Booth-Sized VR System Could Be Used for Motion-Picture Previs and Other Apps

Christie Digital debuted the HoloStation, a scaled-down virtual-reality system, at SIGGRAPH this morning. The company calls it a "compact personal visualization solution" — a high-quality immersive display system that can be tucked into the corner of an office, rather than taking up an entire room, as CAVE (Cave Automatic Virtual Environment) systems typically do.
The entire unit can be so small (about six foot square, with a height of at least seven feet to allow projectors to be mounted over the viewer's head) because it's designed and optimized for use by a single user wearing 3D glasses, rather than a small group.
The system, which the company hopes will be used for feature film previs as well as trade-show and biomedical applications, uses four of Christie's LED-based Mirage WU-L projectors.
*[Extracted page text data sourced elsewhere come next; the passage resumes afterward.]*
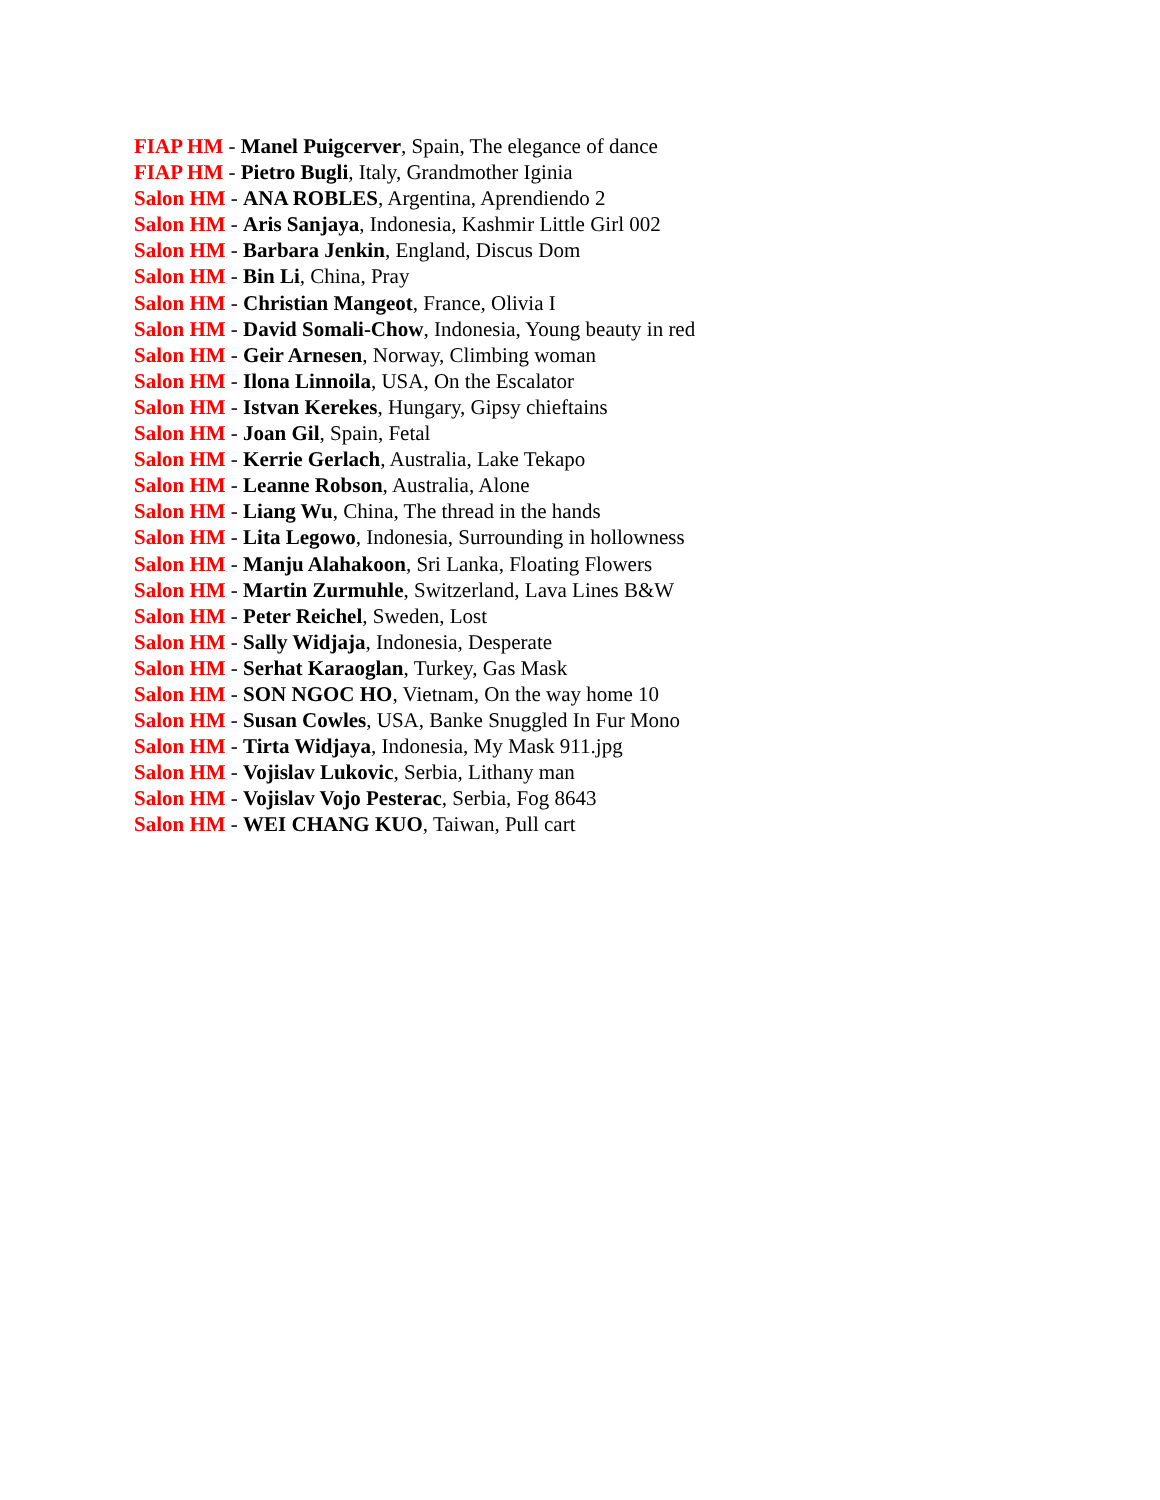FIAP HM - Manel Puigcerver, Spain, The elegance of dance
FIAP HM - Pietro Bugli, Italy, Grandmother Iginia
Salon HM - ANA ROBLES, Argentina, Aprendiendo 2
Salon HM - Aris Sanjaya, Indonesia, Kashmir Little Girl 002
Salon HM - Barbara Jenkin, England, Discus Dom
Salon HM - Bin Li, China, Pray
Salon HM - Christian Mangeot, France, Olivia I
Salon HM - David Somali-Chow, Indonesia, Young beauty in red
Salon HM - Geir Arnesen, Norway, Climbing woman
Salon HM - Ilona Linnoila, USA, On the Escalator
Salon HM - Istvan Kerekes, Hungary, Gipsy chieftains
Salon HM - Joan Gil, Spain, Fetal
Salon HM - Kerrie Gerlach, Australia, Lake Tekapo
Salon HM - Leanne Robson, Australia, Alone
Salon HM - Liang Wu, China, The thread in the hands
Salon HM - Lita Legowo, Indonesia, Surrounding in hollowness
Salon HM - Manju Alahakoon, Sri Lanka, Floating Flowers
Salon HM - Martin Zurmuhle, Switzerland, Lava Lines B&W
Salon HM - Peter Reichel, Sweden, Lost
Salon HM - Sally Widjaja, Indonesia, Desperate
Salon HM - Serhat Karaoglan, Turkey, Gas Mask
Salon HM - SON NGOC HO, Vietnam, On the way home 10
Salon HM - Susan Cowles, USA, Banke Snuggled In Fur Mono
Salon HM - Tirta Widjaya, Indonesia, My Mask 911.jpg
Salon HM - Vojislav Lukovic, Serbia, Lithany man
Salon HM - Vojislav Vojo Pesterac, Serbia, Fog 8643
Salon HM - WEI CHANG KUO, Taiwan, Pull cart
The projectors are mounted overhead, with proprietary lenses that throw the images downward, onto three screens that wrap around the user's viewing angle.
Because the projectors use LED illumination with an expected life of 60,000 hours, Christie says the system should run for seven years without requiring a replacement of the light source.
The system pushes up to 15 million pixels (7.5 megapixels per eye) at a 120 Hz refresh rate (60 Hz per eye), Christie reps said. It utilizes NVIDIA Quadro Plex graphics processing and a head-tracking system and other software from WorldViz.
The results are pretty impressive, judging from the demo the company set up on the show floor. With its black curtains drawn to block out ambient light, the system resembled an old-timey photo booth, and the depth of the scene it creates (which can be controlled by a small handheld joystick device) belies the diminutive size. The sense of space is convincing.